By bnitz on Aug 18, 2008
While visiting family in Wisconsin last summer, I learned that a Sun Ray client attached to servers more than 3500 miles away performed at least as well as a client at my home 8 miles away and nearly as well as clients right in the Dublin office. So, I was able to use Irish wind energy while working in a coal powered corner of Wisconsin. I wondered if this technique could be formalized into demand side transcontinental IT energy load balancing GRID? I wrote up the idea and with Sun's help, it was published in the September issue of Research Disclosure. At a time when oil prices are soaring and some are predicting that up to 50% of electricity load might eventually be devoted to IT, I can think of quite a few possibilities for this kind of grid system:
- Efficient alternative to carbon tax and trade:Wisconsin and many other parts of the world is not suitable for solar, wind, tide, hydroelectric or geothermal energy. When carbon taxes are enacted, places such as these could be at a severe economic disadvantage compared to Nevada, California and other places where carbon neutral energy sources are abundant. Industries in these places have few alternatives. They could wait for superconducting electricity grids and buy energy from elsewhere, they could pay the carbon tax and buy credits from other states, they could send jobs and industry to where energy is cheap and clean, or they could use demand load balancing to keep jobs and outsource the energy demand.

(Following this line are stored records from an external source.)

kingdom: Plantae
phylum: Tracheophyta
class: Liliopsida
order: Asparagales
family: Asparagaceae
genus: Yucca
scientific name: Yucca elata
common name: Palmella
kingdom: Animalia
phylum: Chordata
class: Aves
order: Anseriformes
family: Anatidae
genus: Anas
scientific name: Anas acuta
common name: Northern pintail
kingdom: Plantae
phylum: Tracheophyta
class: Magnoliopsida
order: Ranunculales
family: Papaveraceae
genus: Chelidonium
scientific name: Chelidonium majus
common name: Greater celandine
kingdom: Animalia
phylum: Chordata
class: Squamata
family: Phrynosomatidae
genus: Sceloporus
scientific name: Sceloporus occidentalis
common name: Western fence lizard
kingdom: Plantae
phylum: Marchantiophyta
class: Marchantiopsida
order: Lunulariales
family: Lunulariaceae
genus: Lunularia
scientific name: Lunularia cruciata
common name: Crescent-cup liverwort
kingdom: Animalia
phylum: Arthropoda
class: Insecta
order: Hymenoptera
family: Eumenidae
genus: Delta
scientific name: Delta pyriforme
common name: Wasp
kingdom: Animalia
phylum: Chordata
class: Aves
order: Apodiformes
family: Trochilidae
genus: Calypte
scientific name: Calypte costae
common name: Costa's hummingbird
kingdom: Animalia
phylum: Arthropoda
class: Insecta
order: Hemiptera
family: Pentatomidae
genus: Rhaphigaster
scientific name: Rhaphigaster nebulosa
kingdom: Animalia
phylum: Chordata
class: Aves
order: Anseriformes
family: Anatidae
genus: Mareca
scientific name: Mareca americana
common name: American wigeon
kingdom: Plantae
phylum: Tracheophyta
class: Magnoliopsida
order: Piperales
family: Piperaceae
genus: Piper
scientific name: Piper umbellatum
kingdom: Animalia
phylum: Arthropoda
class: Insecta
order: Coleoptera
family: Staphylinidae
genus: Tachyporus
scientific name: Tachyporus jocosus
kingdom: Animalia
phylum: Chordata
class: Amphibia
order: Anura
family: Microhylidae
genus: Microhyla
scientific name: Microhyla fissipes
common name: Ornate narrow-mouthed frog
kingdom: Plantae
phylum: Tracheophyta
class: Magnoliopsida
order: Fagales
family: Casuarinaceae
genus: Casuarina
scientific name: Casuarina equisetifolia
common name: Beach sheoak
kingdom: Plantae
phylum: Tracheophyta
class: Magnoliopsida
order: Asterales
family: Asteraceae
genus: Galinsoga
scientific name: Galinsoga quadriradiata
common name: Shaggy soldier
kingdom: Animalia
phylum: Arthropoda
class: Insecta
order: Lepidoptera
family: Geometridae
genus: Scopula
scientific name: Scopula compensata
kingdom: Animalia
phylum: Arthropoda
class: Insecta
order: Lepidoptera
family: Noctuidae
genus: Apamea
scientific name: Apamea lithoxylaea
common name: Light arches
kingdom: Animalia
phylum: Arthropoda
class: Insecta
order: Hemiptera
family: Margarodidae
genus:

- Failsafe UPS:When I worked in South Florida, we could almost set our watches by the daily summer thunderstorms. Sometimes it would knock our power out five times a day. Even if the power glitch lasted only one second, it took the DEC servers a half hour to reboot and certainly disrupted our work day. Ideally, our servers would have been hosted somewhere where electricity was more reliable. A small solar panel (~3500 Watts) on the roof would have been sufficient to power 150 Sun Ray clients and their monitors. The lack of servers in our office would have also made it easier for our HVAC system to cope with the Florida heat.
- Shifting peak demand: Our least efficient, most expensive and most polluting power plants usually come on line during periods of peak demand. I've heard that some utilities paid as much as $0.45/kWh for peak electricity transferred over the conventional "supply side" electricity grid. Ever since air conditioning became popular, Wisconsin electricity demand peaks during late afternoon on the hottest days of summer. By contrast, Florida power demand peaks during the coldest winter nights because thats the only time of year when simple but inefficient electric heating systems are necessary. While there may be some occasions when both Florida and Wisconsin are at peak demand, IT demand load grid balancing could transfer load between northern and southern hemispheres if necessary. Use Australian solar energy to power your data center during a cloudy Irish winter night. Use Irish wind to power your Australian data center during a windless day.
- Optimizing peak load across timezones:One of the reasons Dublin's Sun Ray servers seemed faster to me when I was working from Wisconsin is that by noon Wisconsin time, many of the local users in the Irish timezone would have gone home. If the global grid load balancing system were smart enough, it could predict when and where server resources would become available. As timezones approach the end of their workday, they would advertise that resources are becoming available for timezones to the west. This could help flatten the daily energy demand peaks and allow us to use more efficient power sources.
If anyone has suggestions or alternative ways of using energy, I'm open to comments. Or you might want to consider writing up the idea and submitting it for possible publication at Research Disclosure. This is a useful publication service which allows the free exchange of ideas, while discouraging patent trolls.